[GIVEN RECORDS Boundary: Start]
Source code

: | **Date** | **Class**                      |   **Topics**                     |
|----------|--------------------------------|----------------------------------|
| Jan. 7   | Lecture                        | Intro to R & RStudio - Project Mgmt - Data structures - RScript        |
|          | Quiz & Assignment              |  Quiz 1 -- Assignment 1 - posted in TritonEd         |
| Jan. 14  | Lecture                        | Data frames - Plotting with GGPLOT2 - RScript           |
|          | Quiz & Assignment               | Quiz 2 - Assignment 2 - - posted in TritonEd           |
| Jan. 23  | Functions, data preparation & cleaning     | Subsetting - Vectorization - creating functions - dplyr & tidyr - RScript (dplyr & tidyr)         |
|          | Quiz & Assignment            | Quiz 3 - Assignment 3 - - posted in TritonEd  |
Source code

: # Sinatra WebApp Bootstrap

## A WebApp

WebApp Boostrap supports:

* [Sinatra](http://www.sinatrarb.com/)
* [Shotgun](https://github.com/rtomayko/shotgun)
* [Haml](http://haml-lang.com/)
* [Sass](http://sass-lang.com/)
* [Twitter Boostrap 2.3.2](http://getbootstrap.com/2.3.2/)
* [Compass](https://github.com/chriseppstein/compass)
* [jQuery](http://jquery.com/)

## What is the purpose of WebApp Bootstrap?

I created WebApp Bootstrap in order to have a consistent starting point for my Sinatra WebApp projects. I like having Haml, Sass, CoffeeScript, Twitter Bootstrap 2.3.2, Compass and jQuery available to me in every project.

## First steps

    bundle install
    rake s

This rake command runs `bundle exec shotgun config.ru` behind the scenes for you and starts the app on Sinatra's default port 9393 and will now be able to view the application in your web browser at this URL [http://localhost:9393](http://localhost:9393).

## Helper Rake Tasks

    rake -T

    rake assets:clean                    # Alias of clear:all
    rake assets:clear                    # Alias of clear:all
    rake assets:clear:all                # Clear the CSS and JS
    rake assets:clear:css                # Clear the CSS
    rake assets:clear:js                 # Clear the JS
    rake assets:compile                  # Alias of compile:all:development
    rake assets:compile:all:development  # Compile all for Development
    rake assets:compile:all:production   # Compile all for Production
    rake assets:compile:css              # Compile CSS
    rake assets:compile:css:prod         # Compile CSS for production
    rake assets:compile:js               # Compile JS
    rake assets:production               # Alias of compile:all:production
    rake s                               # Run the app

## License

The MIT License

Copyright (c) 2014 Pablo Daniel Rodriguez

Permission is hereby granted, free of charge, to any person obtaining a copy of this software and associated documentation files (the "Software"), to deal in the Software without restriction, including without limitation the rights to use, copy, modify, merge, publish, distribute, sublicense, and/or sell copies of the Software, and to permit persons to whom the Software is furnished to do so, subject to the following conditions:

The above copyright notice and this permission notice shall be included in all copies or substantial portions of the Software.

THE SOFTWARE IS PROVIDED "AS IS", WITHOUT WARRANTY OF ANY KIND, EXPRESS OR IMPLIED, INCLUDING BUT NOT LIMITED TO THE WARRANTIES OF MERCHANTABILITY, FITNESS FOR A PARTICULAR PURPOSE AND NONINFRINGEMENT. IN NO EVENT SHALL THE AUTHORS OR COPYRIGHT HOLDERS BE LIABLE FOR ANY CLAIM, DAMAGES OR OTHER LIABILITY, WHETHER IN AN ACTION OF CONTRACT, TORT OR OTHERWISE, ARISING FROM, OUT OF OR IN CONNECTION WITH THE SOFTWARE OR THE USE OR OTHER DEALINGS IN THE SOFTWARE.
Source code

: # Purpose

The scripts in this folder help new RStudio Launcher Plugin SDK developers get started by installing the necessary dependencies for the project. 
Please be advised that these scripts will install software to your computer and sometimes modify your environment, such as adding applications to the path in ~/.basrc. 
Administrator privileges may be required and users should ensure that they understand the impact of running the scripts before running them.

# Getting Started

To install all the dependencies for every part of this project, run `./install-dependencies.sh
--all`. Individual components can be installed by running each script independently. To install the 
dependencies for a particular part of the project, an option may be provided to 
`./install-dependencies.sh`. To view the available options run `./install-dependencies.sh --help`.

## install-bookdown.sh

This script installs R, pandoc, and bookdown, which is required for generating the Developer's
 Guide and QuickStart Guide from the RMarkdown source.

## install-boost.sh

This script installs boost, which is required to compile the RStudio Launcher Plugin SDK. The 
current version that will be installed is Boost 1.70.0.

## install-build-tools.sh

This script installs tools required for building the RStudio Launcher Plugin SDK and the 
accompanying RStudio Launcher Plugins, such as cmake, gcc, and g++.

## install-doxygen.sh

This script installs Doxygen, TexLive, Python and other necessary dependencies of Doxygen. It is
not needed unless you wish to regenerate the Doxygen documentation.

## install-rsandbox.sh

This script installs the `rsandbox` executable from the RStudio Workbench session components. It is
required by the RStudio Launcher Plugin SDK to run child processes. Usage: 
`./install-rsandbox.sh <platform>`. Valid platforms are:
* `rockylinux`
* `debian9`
[GIVEN RECORDS Boundary: End]
* [WHAT THIS TASK INVOLVES]
When a line in the records above contains the word "compile", copy it.

* [SOLUTION BELOW]
    rake assets:compile                  # Alias of compile:all:development
    rake assets:compile:all:development  # Compile all for Development
    rake assets:compile:all:production   # Compile all for Production
    rake assets:compile:css              # Compile CSS
    rake assets:compile:css:prod         # Compile CSS for production
    rake assets:compile:js               # Compile JS
    rake assets:production               # Alias of compile:all:production
This script installs boost, which is required to compile the RStudio Launcher Plugin SDK. The 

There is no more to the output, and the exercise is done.